Copy out each line of the material below that holds the string "Left".

● **Records provided**:
= Beginning of Section =
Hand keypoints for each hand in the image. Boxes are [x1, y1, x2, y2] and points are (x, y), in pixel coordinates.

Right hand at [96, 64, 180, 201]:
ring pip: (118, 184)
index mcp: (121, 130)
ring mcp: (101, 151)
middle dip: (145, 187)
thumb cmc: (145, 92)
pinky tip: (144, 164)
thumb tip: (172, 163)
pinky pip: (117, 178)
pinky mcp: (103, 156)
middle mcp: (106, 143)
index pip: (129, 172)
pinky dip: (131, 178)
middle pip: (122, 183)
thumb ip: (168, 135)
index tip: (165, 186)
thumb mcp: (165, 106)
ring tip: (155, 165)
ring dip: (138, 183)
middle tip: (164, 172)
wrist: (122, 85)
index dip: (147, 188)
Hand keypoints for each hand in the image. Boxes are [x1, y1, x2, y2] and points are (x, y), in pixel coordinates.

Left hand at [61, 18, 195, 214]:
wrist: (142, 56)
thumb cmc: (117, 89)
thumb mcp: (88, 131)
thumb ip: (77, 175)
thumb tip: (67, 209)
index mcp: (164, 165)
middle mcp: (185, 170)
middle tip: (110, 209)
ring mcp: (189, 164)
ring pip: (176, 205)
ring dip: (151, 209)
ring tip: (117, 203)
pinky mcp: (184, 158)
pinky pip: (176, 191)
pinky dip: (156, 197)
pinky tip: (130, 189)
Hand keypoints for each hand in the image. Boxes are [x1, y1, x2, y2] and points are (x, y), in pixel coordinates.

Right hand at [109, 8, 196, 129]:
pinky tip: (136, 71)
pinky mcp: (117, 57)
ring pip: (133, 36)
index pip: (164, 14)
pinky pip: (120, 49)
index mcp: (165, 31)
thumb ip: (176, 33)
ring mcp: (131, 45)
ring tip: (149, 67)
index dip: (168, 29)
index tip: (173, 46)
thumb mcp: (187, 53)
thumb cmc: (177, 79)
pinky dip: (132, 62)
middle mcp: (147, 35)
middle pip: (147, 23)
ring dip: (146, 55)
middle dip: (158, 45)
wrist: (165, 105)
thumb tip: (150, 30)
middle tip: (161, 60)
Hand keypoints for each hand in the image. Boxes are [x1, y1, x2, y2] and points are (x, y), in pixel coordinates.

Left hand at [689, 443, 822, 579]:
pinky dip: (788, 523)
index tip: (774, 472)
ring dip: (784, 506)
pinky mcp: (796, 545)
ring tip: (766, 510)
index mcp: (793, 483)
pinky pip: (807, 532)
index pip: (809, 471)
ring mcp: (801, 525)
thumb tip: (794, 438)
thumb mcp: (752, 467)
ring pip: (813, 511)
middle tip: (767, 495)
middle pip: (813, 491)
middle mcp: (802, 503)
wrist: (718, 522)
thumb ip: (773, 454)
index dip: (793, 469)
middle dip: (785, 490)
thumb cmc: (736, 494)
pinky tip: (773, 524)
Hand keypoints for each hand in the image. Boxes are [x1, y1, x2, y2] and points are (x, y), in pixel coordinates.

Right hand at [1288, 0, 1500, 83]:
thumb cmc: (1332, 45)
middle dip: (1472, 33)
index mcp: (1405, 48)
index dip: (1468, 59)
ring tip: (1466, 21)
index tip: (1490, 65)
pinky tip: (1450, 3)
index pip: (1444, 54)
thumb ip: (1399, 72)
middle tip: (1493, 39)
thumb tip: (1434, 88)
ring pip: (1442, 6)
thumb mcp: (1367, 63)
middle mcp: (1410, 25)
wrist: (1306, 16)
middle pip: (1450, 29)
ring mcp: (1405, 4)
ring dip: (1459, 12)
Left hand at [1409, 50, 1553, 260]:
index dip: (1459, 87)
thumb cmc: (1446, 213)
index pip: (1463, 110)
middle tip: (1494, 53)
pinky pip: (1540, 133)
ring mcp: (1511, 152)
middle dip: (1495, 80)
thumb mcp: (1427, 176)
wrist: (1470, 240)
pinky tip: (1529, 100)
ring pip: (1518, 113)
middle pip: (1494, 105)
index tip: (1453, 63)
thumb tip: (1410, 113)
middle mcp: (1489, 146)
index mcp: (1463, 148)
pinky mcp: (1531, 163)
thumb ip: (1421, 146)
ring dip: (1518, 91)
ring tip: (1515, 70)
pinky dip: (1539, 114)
= End of Section =
● **Solution to the exercise**:
Left hand at [61, 18, 195, 214]:
Left hand at [689, 443, 822, 579]:
Left hand at [1409, 50, 1553, 260]:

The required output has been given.